In a breakthrough first for the entertainment industry, CinemaNow on Tuesday (July 18) made it possible for consumers to legally burn downloaded movies—complete with other elements of commercially produced product such as menus and bonus content—that can be played on standard DVD players.
The service went live with the rights to about 100 titles from Buena Vista Home Entertainment, Lionsgate, MGM Worldwide Digital Media, Sony Pictures Home Entertainment, Universal Studios Home Entertainment, EagleVision and Sundance Channel, including “Charlie’s Angels: Full Throttle,” “Scent of a Woman” and “Barbershop.”
CinemaNow CEO Curt Marvis said these well-known, popular movies would introduce the burning capability to the widest possible audience. Additional and current releases will follow once the service becomes more widespread, he added.
Prices for DVDs start at $8.99 and include a printable DVD label and cover art. The CinemaNow Burn to DVD service is based on fluxDVD, a technology from ACE GmbH for secure online DVD distribution.
“This is a historic day for CinemaNow, and we are at the forefront of digital video distribution,” Marvis said. “But this doesn’t mean that we’re abandoning the VOD model. It was really driven by a mantra within the company — listen to what customers want and how can we get that to them — and customers said they want to be able to burn these movies and play them on their regular DVD player.”

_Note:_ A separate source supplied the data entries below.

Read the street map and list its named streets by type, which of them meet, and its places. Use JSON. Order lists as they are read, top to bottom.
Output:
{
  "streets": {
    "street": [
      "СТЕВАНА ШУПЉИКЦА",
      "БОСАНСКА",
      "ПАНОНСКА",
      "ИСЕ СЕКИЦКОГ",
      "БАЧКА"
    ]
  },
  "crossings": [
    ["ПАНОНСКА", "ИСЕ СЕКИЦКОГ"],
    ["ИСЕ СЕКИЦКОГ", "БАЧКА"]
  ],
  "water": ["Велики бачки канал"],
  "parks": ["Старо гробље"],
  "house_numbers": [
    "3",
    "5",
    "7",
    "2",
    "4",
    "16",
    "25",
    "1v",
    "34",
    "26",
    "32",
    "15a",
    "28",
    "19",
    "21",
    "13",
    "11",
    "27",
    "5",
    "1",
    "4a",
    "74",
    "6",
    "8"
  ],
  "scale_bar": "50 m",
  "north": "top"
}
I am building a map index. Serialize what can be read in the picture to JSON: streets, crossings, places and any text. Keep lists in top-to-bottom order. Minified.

Movies are protected at two points in the process, Marvis said, to meet the studios’ stringent security requirements. One is the encryption of the downloaded file, to keep it safe during transmission, and the other is on the burned disc to hinder making copies.

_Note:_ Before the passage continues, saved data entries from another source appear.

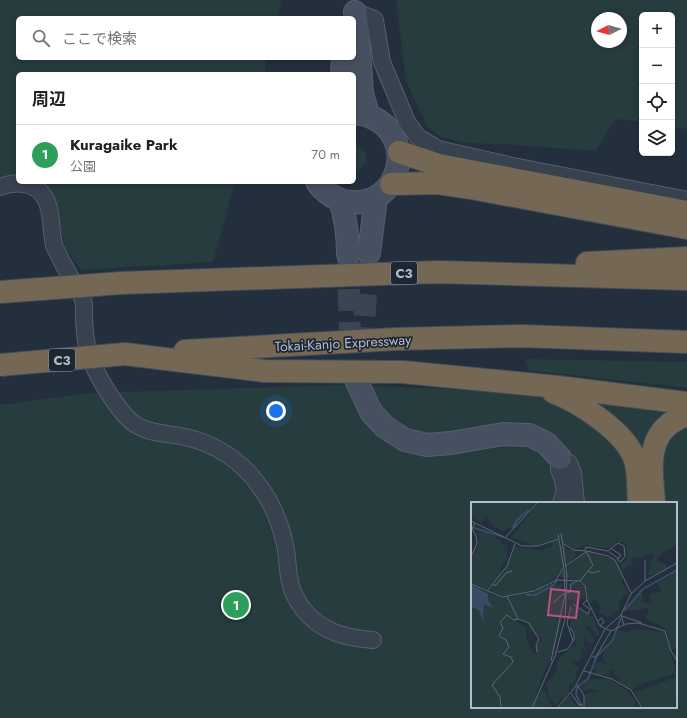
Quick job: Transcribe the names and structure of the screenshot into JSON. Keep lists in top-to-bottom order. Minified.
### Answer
{"streets":{"highway":["C3","Tokai-Kanjo Expressway"]},"north":"left","page":{"map_buttons":["+","−"],"search":"ここで検索","heading":"周辺","list":[{"mark":"1","name":"Kuragaike Park","note":"公園","value":"70 m"}],"pins":"1"}}
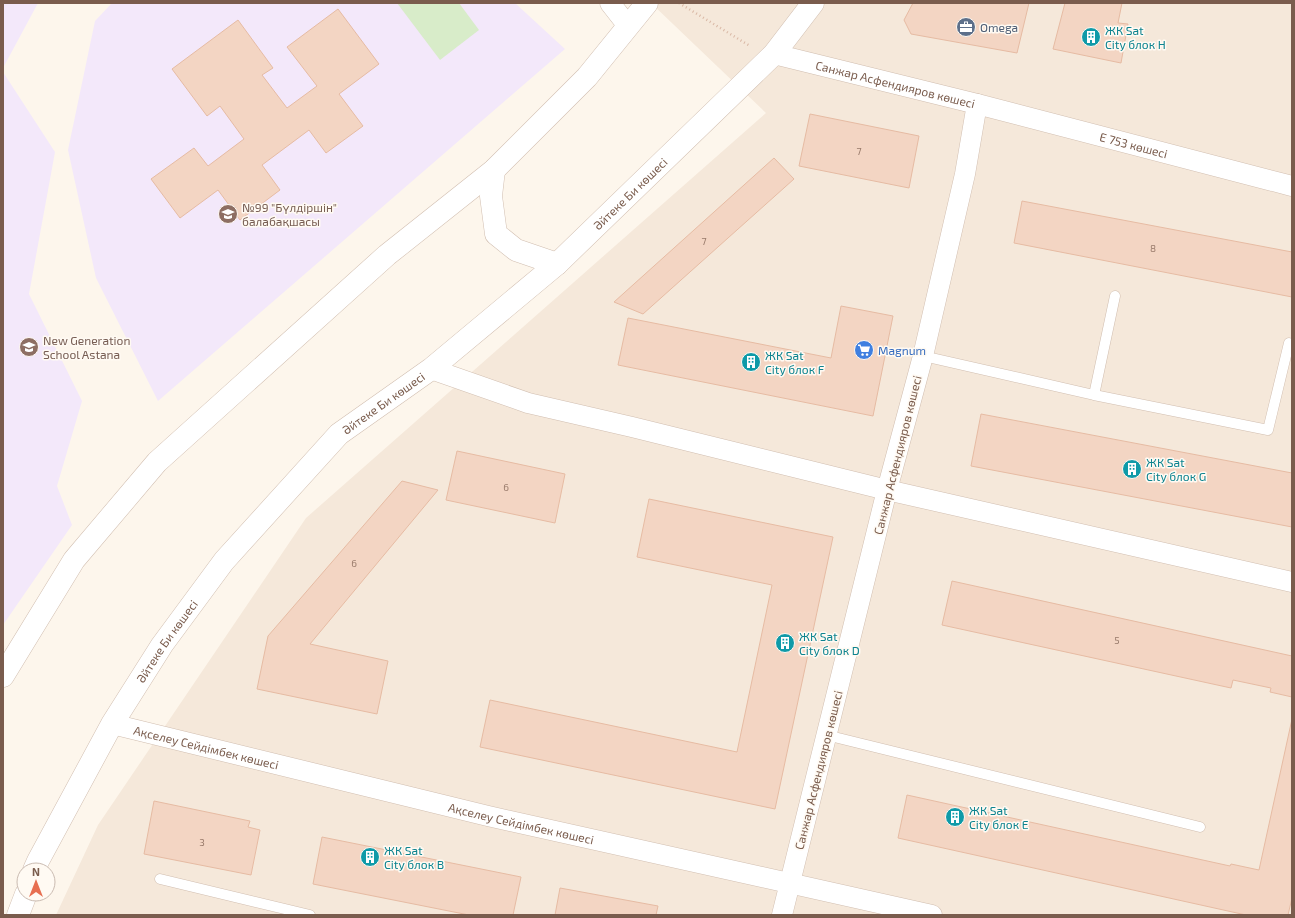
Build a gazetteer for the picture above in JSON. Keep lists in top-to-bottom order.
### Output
{
  "streets": {
    "street": [
      "Санжар Асфендияров көшесі",
      "Е 753 көшесі",
      "Әйтеке Би көшесі",
      "Ақселеу Сейдімбек көшесі"
    ]
  },
  "crossings": [
    ["Санжар Асфендияров көшесі", "Е 753 көшесі"],
    ["Санжар Асфендияров көшесі", "Әйтеке Би көшесі"],
    ["Санжар Асфендияров көшесі", "Ақселеу Сейдімбек көшесі"],
    ["Әйтеке Би көшесі", "Ақселеу Сейдімбек көшесі"]
  ],
  "places": {
    "office": ["Omega"],
    "building": [
      "ЖК Sat City блок H",
      "ЖК Sat City блок F",
      "ЖК Sat City блок G",
      "ЖК Sat City блок D",
      "ЖК Sat City блок E",
      "ЖК Sat City блок B"
    ],
    "school or university": ["№99 \"Бүлдіршін\" балабақшасы", "New Generation School Astana"],
    "supermarket": ["Magnum"]
  },
  "house_numbers": [
    "7",
    "7",
    "8",
    "6",
    "6",
    "5",
    "3"
  ],
  "north": "top"
}
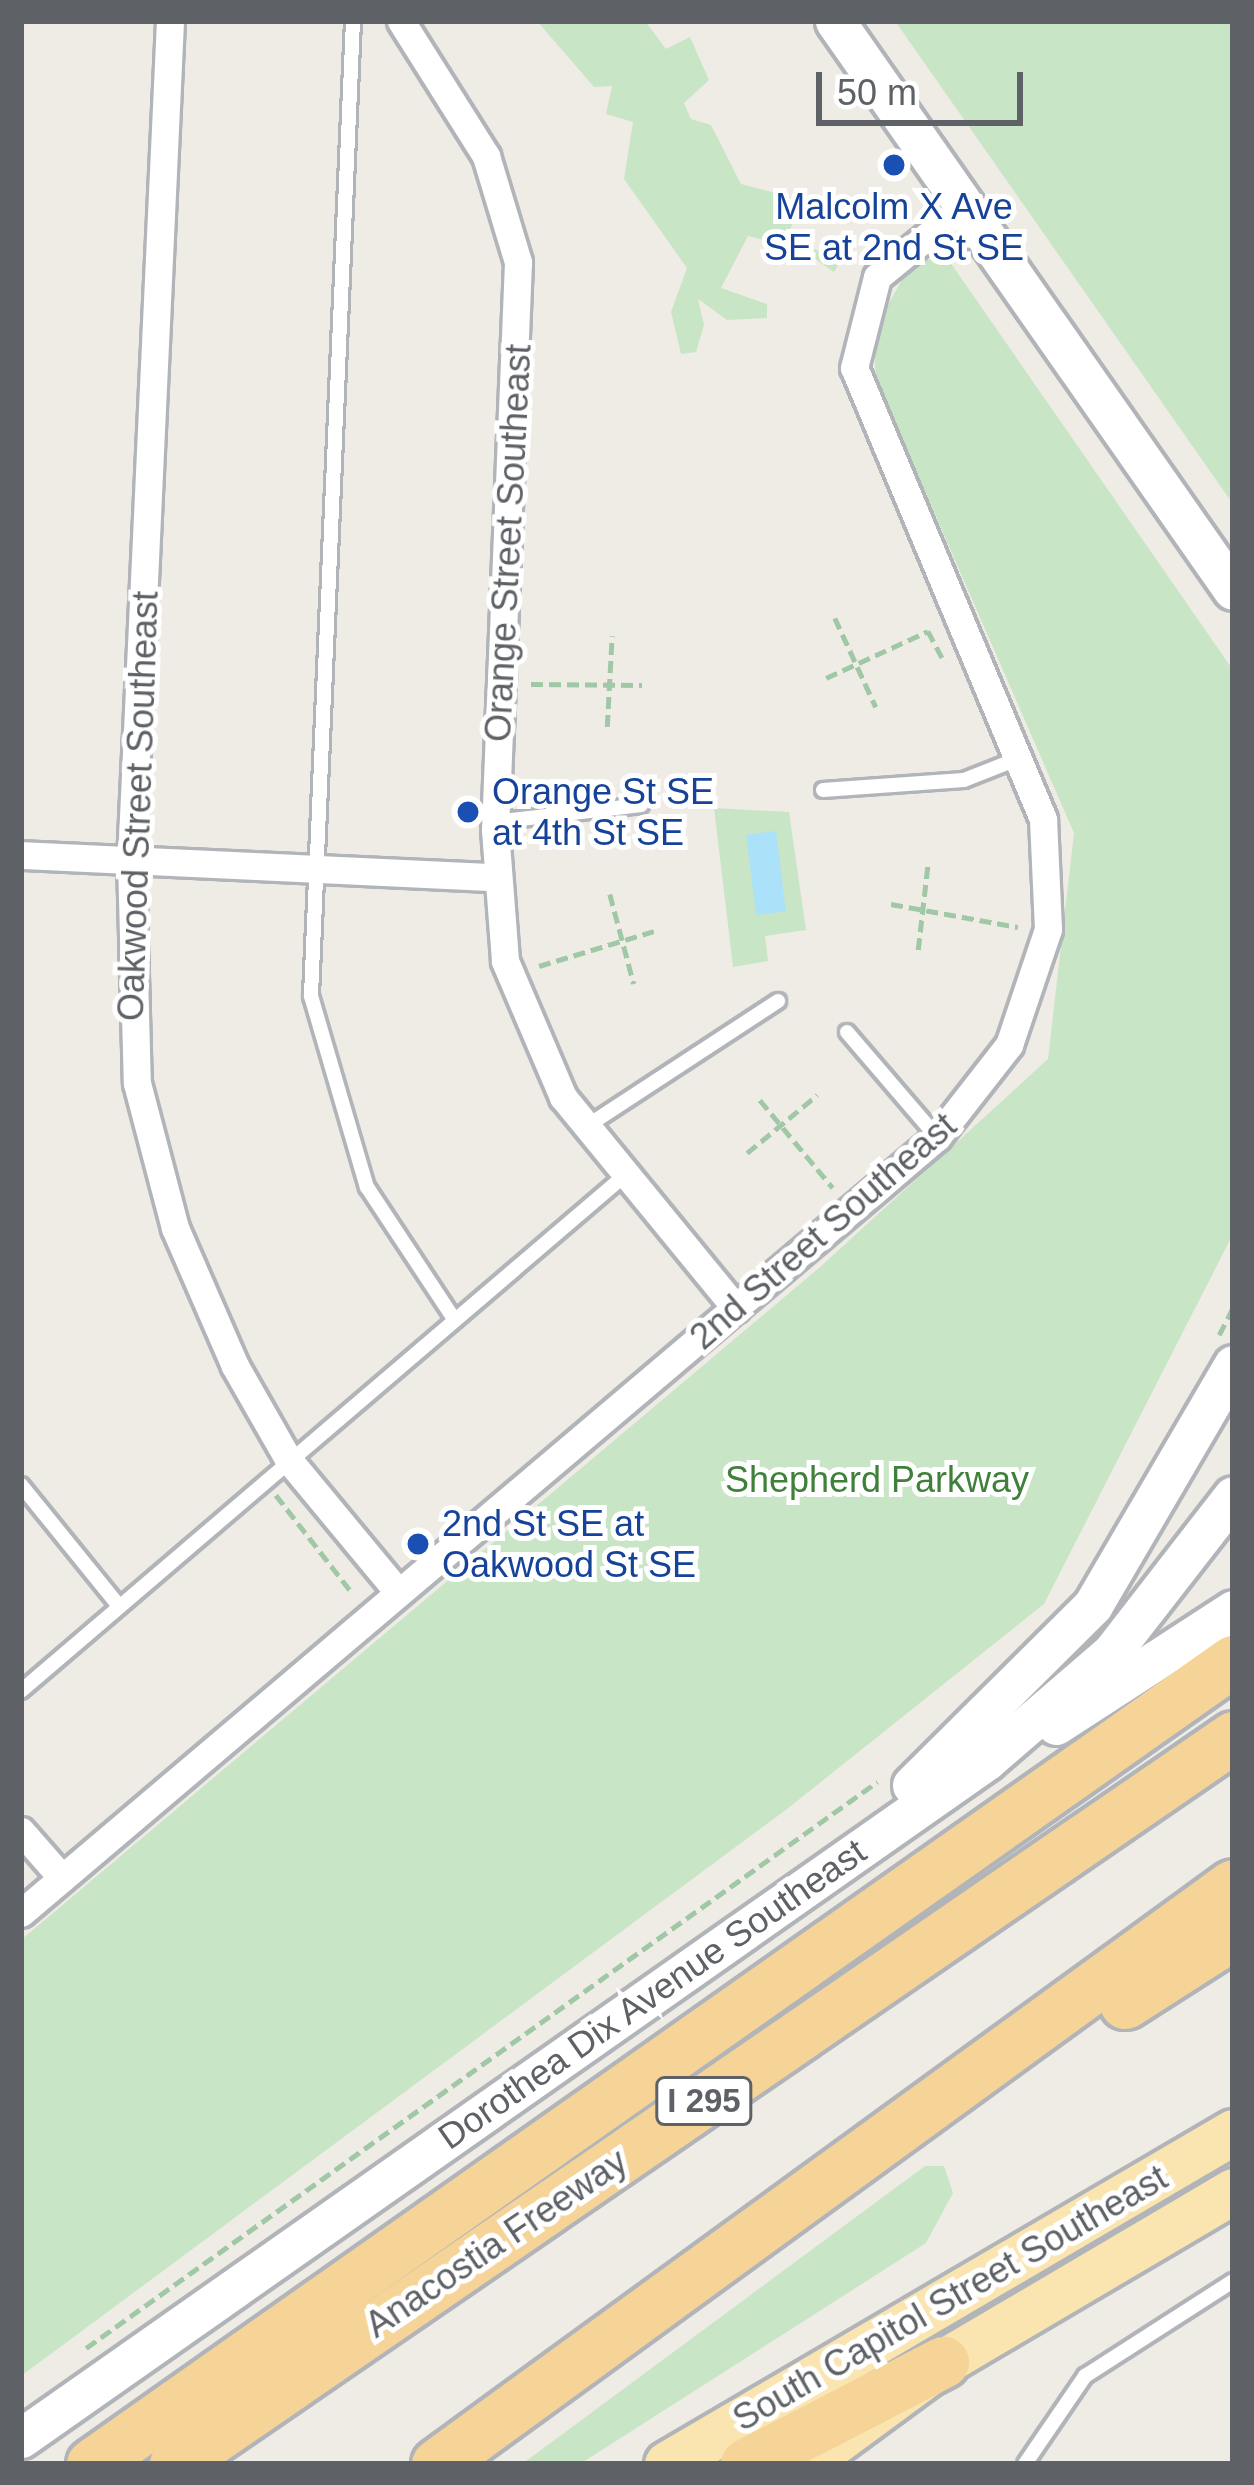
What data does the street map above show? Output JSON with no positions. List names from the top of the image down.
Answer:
{
  "streets": {
    "highway": ["I 295", "Anacostia Freeway"],
    "main road": ["Dorothea Dix Avenue Southeast", "South Capitol Street Southeast"],
    "street": ["Orange Street Southeast", "Oakwood Street Southeast", "2nd Street Southeast"]
  },
  "crossings": [
    ["Orange Street Southeast", "2nd Street Southeast"],
    ["Oakwood Street Southeast", "2nd Street Southeast"]
  ],
  "parks": ["Shepherd Parkway"],
  "places": ["Malcolm X Ave SE at 2nd St SE", "Orange St SE at 4th St SE", "2nd St SE at Oakwood St SE"],
  "scale_bar": "50 m"
}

Movielink announced a deal last week with Sonic to enable secure burning but does not yet have the licenses in place to go live with its service.
Rick Finkelstein, vice chairman of Universal Pictures and executive vp Universal Studios, said that all of their market studies indicate the consumer desire for this capability.
“We think that offering the ability to burn a DVD is the next big step in the electronic sell-through market,” Finkelstein said. “We think this is really compelling, and that’s why we’re participating.”
Physical product retailers might not be pleased, but Finkelstein hopes that they evolve to embrace the download space with their own expertise. “It’s an issue that we’re aware of, and we’re in discussions with them, but you can’t really fight technology,” he said. “This is the beginning.”
SPHE president Benjamin Feingold said full studio support for both Movielink and CinemaNow’s DVD-burning option hinges on getting an “amendment to the DVD charter so the CSS technology can be included in the download architecture.”
He acknowledged that this security technology already has been hacked but said “for most consumers, it would be an impediment.”
Feingold said Sony is participating in CinemaNow’s Burn to DVD service because the studio considers it a test both of consumer demand and of CinemaNow’s anti-ripping technology. But Sony won’t pledge its full support until the incorporation of CSS.
“That’s why we’re starting the download-to-burn with deeper catalog,” he said. “As you get closer to new release product and higher price points, from a copy-protection point of view the potential for piracy gets stronger. Having said that, we think both announcements are positive in a sense that we know consumers would like to burn the product they purchase, and over time we, Hollywood, would like to meet the consumer market’s demands.”